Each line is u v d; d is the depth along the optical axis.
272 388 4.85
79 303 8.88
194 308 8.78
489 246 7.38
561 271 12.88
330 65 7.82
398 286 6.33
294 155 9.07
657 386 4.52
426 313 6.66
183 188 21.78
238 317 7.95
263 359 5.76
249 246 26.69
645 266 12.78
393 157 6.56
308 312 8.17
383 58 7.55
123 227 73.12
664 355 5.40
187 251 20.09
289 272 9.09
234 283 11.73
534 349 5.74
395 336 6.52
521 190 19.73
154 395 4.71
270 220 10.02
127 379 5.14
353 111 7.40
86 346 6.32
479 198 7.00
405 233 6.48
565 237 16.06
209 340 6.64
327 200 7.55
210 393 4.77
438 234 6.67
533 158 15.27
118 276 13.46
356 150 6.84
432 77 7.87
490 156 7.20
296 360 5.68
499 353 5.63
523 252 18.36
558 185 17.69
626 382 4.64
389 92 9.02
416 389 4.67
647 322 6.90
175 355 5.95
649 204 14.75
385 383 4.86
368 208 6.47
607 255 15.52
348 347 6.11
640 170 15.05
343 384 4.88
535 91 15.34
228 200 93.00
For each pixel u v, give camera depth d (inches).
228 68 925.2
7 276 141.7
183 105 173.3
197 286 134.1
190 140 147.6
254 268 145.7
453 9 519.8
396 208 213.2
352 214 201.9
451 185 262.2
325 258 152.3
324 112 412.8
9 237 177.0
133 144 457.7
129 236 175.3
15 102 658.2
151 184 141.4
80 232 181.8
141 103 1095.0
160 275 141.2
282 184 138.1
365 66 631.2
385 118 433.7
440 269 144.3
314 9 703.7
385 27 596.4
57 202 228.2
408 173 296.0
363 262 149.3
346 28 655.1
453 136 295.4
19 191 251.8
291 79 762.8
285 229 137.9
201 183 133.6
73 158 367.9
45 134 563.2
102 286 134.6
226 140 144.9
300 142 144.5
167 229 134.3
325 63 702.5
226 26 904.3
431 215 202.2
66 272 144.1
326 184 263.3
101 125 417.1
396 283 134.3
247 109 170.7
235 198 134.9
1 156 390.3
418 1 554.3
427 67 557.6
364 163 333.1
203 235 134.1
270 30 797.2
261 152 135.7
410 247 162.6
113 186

____

Work instruction :: Without altering a single word, repeat the material.

Expected answer ::
Each line is u v d; d is the depth along the optical axis.
272 388 4.85
79 303 8.88
194 308 8.78
489 246 7.38
561 271 12.88
330 65 7.82
398 286 6.33
294 155 9.07
657 386 4.52
426 313 6.66
183 188 21.78
238 317 7.95
263 359 5.76
249 246 26.69
645 266 12.78
393 157 6.56
308 312 8.17
383 58 7.55
123 227 73.12
664 355 5.40
187 251 20.09
289 272 9.09
234 283 11.73
534 349 5.74
395 336 6.52
521 190 19.73
154 395 4.71
270 220 10.02
127 379 5.14
353 111 7.40
86 346 6.32
479 198 7.00
405 233 6.48
565 237 16.06
209 340 6.64
327 200 7.55
210 393 4.77
438 234 6.67
533 158 15.27
118 276 13.46
356 150 6.84
432 77 7.87
490 156 7.20
296 360 5.68
499 353 5.63
523 252 18.36
558 185 17.69
626 382 4.64
389 92 9.02
416 389 4.67
647 322 6.90
175 355 5.95
649 204 14.75
385 383 4.86
368 208 6.47
607 255 15.52
348 347 6.11
640 170 15.05
343 384 4.88
535 91 15.34
228 200 93.00
For each pixel u v, give camera depth d (inches).
228 68 925.2
7 276 141.7
183 105 173.3
197 286 134.1
190 140 147.6
254 268 145.7
453 9 519.8
396 208 213.2
352 214 201.9
451 185 262.2
325 258 152.3
324 112 412.8
9 237 177.0
133 144 457.7
129 236 175.3
15 102 658.2
151 184 141.4
80 232 181.8
141 103 1095.0
160 275 141.2
282 184 138.1
365 66 631.2
385 118 433.7
440 269 144.3
314 9 703.7
385 27 596.4
57 202 228.2
408 173 296.0
363 262 149.3
346 28 655.1
453 136 295.4
19 191 251.8
291 79 762.8
285 229 137.9
201 183 133.6
73 158 367.9
45 134 563.2
102 286 134.6
226 140 144.9
300 142 144.5
167 229 134.3
325 63 702.5
226 26 904.3
431 215 202.2
66 272 144.1
326 184 263.3
101 125 417.1
396 283 134.3
247 109 170.7
235 198 134.9
1 156 390.3
418 1 554.3
427 67 557.6
364 163 333.1
203 235 134.1
270 30 797.2
261 152 135.7
410 247 162.6
113 186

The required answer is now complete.